Certes la pratique risque d’en perturber d’aucuns, étonnés voire déçus de ne rien recevoir – en direct à tout le moins –, mais il semblerait qu’elle corresponde à un certain renouveau dans nos modes de consommation. La consommation s’associe à l’adjectif “engagée”. Le modèle des “buycotteurs”(4) fait son apparition sous la loupe des sociologues. Succédant aux boycotteurs – qui n’achètent pas un bien pour protester contre les pratiques d’une entreprise ou d’un pays qui le produit, le buycotteur se caractérise pas l’achat d’un bien plutôt qu’un autre pour promouvoir une cause.

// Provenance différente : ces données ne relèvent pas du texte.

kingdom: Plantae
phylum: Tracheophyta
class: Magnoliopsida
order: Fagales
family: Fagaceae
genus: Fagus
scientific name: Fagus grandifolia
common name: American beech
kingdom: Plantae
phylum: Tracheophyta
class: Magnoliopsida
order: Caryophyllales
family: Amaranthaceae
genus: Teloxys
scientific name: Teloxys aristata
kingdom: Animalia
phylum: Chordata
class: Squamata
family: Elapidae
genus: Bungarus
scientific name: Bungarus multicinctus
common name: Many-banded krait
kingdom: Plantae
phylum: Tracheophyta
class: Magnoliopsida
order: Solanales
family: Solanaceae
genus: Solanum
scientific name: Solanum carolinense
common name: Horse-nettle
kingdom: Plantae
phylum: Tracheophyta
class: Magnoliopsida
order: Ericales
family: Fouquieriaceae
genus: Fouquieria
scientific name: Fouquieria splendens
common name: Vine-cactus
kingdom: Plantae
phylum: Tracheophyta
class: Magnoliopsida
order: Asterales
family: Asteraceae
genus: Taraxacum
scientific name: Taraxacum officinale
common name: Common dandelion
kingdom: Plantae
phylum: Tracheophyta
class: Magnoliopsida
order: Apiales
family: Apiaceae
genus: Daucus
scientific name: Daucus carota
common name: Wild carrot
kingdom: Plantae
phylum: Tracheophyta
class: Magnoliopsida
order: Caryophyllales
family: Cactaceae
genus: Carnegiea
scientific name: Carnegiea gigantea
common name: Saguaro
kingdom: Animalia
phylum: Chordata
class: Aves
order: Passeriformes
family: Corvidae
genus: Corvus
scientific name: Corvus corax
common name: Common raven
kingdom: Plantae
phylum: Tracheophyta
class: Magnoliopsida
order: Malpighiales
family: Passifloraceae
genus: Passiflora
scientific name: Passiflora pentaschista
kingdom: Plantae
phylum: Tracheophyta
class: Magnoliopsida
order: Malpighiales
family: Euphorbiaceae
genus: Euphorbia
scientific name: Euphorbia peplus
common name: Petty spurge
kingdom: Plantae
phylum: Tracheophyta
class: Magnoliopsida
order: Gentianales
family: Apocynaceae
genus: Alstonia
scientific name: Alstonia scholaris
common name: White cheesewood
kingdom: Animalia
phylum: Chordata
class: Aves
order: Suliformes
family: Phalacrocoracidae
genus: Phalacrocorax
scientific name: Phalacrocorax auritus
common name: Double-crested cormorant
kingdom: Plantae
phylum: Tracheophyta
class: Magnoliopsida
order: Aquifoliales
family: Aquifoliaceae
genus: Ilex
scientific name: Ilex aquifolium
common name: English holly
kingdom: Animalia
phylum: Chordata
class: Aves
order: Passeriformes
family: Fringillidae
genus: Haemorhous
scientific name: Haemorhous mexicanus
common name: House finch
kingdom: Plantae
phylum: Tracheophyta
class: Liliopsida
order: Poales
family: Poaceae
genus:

Autre tendance en vue: l’association du mot consommation avec l’adjectif “collaborative”. Locations, prêts, partages, échanges en seraient les maitres-mots. Et si le succès de ces usages est aussi à chercher dans les avantages pour le portefeuille, ils ont pour conséquences indéniables de réduire l’intensité consumériste, de créer du lien.

Quoiqu’il en soit, “inutile d’adopter une attitude trop puriste et intégriste”, concède Christophe André. Tout est une question de dosage donc. Quand on sait que les poubelles des ménages sont constituées en moyenne de 12% d’aliments entamés ou même parfois intacts et que ces chiffres atteignent 17% avec l’effet “Nouvel an”(5), il y a du pain sur la planche...

// Catherine Daloze

 

(1) Christophe André, Les états d’âme. Un apprentissage de la sérénité, éd. Odile Jacob, 2009.

(2) Campagne Oxfam s’emballe : “Surprenez quelqu’un grâce à un cadeau symbolique à haute valeur ajoutée tandis que votre don soutient des projets d’Oxfam-Solidarité et de ses partenaires” – www.oxfamsemballe.be/

(3) Le slogan de l’Unicef : “plus de nième cravate pour Noël, cette année sauvez des vies. Offrez l’HappyPack de l’Unicef, un cadeau véritablement utile” - www.happypack.be/fr/

(4) Jean-Paul Bozonnet, «“Boycott” et “buycott” en Europe. Écocitoyenneté et culture libérale», cité par Xavier de la Vega dans le mensuel Sciences humaines de décembre 2010.